What you are asked to do
Reproduce word for word the passage of the forum thread on buying car parts online, from "Preferably Canadian based, but" up to and including "electronics, try crutchfield...".

# Good play to buy parts online



## Enygma (Jan 12, 2003)

*Good place to buy parts online*

Anyone recommend any online parts dealers??

Preferably Canadian based, but US based that will ship to Canada is fine. (Cdn dollar is killer right now)


----------



## Exalta (Jan 21, 2003)

try nismo usa...for electronics, try crutchfield...
dont forget eBay


----------



## kwertis (Aug 7, 2003)

i have bought alot of stuff of of optauto.com they are a good dealer and send stuff quick


----------



## Spelchy (Jun 24, 1987)

an extremely good index of on-line auto wreckers ( and a part search ) is http://www.car-part.com/ . You can also search within canada. I found it very useful


----------



## rkeith (Jan 12, 2003)

ptuning.com is a good place....


----------



## 97sentragxe (Jun 20, 2002)

avoid www.stillen.com


----------



## SPEEDO (Jun 9, 2003)

www.hpautoworks.com


----------



## fugiot (Jun 27, 2003)

I buy from www.horsepowerfreaks.com all the time and have never had a problem at all.


----------



## sno (Oct 4, 2002)

don't forget courtesy nissan and www.mossyperformance.com


----------



## whiteb14 (Jul 7, 2002)

ebay is the way to go


----------



## green se-r (Mar 27, 2003)

www.nopionline.com


----------



## fugiot (Jun 27, 2003)

I think Nopi sucks


----------

Listed records
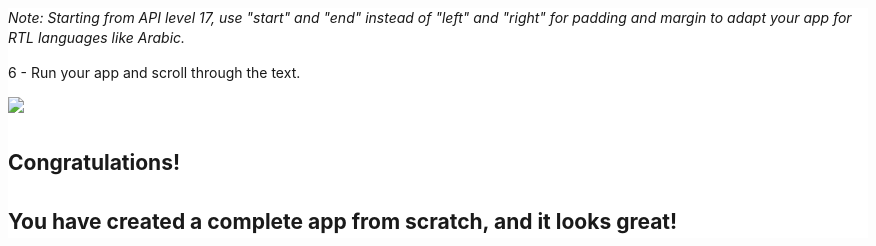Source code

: _Note: Starting from API level 17, use "start" and "end" instead of "left" and "right" for padding and margin to adapt your app for RTL languages like Arabic._

6 - Run your app and scroll through the text.

![](33.gif)

## Congratulations!

## You have created a complete app from scratch, and it looks great!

Answer for this exercise
Preferably Canadian based, but US based that will ship to Canada is fine. (Cdn dollar is killer right now)


----------



## Exalta (Jan 21, 2003)

try nismo usa...for electronics, try crutchfield...